__What is expected__. Please report each line in the material below that includes "Rendered".

__Available data__.
────

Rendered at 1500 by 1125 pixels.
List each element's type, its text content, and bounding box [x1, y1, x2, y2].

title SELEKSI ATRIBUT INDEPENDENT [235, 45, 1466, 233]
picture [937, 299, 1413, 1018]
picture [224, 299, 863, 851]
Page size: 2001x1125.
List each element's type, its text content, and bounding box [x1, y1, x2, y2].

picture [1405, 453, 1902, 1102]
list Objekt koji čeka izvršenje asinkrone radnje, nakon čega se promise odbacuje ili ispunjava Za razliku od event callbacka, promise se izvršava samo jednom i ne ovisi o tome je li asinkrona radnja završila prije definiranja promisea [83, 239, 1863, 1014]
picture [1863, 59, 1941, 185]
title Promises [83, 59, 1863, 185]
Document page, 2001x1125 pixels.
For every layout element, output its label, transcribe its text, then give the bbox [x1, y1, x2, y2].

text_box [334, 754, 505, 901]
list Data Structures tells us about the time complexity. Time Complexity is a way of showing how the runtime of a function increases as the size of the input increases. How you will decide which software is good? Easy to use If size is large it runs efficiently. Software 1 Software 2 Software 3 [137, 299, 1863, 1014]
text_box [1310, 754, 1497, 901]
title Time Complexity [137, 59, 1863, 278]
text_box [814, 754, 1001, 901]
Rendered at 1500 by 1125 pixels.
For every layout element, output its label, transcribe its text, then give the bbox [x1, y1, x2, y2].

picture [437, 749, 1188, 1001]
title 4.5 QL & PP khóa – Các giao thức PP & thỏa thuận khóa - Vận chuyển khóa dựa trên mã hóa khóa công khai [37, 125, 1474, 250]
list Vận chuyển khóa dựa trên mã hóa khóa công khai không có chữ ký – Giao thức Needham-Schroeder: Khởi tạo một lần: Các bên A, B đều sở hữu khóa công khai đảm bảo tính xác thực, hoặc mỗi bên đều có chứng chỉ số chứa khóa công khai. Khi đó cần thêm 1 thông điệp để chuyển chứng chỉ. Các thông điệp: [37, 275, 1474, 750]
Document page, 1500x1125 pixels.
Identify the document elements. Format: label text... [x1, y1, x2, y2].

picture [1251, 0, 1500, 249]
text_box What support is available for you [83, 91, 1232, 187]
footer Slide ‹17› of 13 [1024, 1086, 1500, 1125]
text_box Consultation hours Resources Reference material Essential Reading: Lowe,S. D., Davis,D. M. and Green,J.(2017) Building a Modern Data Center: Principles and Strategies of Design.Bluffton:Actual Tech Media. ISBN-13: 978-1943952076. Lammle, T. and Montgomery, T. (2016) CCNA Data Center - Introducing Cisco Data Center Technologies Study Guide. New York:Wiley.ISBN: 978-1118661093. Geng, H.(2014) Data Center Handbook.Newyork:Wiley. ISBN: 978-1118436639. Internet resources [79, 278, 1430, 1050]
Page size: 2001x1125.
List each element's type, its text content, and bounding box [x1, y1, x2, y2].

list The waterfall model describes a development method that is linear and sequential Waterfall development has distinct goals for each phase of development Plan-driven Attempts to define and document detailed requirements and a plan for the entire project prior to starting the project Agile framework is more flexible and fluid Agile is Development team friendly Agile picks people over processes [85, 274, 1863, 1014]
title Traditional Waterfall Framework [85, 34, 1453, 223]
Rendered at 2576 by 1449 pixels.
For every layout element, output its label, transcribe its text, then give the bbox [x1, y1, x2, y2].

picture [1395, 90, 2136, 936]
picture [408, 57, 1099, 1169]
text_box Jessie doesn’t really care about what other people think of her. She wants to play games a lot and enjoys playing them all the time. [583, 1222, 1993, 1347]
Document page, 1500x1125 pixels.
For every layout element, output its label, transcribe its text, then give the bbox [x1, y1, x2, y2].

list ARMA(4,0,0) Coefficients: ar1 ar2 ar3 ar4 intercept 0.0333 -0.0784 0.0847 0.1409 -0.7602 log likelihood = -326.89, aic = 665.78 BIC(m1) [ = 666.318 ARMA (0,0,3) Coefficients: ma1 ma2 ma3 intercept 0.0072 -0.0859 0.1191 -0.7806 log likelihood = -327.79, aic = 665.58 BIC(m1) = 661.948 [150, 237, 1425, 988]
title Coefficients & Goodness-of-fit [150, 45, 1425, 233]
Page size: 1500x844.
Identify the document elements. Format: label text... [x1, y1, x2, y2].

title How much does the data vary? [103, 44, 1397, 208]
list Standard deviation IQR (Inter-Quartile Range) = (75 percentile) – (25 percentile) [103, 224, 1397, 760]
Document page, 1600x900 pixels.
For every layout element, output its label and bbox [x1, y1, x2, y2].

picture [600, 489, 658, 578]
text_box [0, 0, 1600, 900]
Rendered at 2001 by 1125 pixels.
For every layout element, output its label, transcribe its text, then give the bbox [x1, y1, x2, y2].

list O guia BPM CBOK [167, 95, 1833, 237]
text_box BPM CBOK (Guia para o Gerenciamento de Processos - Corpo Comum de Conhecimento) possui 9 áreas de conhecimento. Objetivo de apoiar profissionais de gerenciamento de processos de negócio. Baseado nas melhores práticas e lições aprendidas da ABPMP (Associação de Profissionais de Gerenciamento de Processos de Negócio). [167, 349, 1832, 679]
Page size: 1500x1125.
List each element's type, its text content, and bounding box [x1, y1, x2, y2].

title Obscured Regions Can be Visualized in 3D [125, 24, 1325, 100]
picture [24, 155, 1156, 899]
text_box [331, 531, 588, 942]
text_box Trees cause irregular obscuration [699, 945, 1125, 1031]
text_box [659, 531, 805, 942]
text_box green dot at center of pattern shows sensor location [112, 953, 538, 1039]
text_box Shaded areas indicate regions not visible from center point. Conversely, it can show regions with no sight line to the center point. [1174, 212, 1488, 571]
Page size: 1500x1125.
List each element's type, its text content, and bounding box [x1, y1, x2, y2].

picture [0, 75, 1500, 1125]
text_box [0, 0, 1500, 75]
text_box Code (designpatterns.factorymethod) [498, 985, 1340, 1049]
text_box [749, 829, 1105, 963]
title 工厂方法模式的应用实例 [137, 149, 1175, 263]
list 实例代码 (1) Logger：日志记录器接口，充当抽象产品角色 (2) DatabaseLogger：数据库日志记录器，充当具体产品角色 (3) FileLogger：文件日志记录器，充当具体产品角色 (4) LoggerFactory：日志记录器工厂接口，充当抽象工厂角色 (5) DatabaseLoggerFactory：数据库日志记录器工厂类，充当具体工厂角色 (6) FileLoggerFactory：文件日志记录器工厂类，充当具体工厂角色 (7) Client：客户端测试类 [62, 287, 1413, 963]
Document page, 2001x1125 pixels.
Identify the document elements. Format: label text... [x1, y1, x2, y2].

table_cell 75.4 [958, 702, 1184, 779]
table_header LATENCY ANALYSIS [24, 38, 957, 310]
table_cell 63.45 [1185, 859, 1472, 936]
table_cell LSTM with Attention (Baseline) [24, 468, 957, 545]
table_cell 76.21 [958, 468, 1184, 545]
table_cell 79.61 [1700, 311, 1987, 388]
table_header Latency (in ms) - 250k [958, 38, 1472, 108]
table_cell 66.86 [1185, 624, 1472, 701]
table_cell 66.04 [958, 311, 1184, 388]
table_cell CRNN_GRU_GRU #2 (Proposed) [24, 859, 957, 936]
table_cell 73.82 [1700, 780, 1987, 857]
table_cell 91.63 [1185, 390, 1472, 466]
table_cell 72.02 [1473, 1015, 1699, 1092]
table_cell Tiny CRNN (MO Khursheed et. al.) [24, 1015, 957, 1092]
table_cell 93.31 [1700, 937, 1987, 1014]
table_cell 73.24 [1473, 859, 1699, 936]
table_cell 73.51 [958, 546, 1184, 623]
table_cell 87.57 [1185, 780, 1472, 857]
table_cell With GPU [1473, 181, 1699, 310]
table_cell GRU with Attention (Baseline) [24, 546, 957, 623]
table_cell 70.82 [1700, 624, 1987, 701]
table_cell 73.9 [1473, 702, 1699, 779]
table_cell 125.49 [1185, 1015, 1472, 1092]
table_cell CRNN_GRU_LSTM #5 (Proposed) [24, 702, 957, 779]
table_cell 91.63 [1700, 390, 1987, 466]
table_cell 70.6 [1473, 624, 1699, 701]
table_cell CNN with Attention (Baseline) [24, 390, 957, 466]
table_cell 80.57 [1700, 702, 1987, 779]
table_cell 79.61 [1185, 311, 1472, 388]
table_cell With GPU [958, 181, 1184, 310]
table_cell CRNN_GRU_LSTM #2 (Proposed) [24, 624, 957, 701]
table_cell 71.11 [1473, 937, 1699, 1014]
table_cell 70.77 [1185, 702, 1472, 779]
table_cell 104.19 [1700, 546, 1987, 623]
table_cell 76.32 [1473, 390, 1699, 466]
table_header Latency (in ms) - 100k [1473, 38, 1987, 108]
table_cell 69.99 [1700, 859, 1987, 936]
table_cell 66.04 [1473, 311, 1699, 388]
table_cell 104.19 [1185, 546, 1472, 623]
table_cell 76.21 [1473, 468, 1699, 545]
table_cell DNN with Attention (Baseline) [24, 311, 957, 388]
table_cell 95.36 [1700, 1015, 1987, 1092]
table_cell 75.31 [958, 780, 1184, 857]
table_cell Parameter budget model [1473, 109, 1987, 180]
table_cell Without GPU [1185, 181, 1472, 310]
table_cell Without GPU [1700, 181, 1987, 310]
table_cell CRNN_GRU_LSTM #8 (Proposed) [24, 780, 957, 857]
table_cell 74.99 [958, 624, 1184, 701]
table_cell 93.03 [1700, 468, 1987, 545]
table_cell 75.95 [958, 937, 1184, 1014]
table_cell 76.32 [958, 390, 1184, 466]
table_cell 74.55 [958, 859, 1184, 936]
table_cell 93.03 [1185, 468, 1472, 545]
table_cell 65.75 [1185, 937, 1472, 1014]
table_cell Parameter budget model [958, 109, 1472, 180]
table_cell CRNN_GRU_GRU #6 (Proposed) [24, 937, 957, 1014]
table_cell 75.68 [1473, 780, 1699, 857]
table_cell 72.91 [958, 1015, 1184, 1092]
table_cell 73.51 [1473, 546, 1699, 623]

────

__Expected output__.
Rendered at 1500 by 1125 pixels.
Rendered at 1500 by 1125 pixels.
Rendered at 2576 by 1449 pixels.
Rendered at 2001 by 1125 pixels.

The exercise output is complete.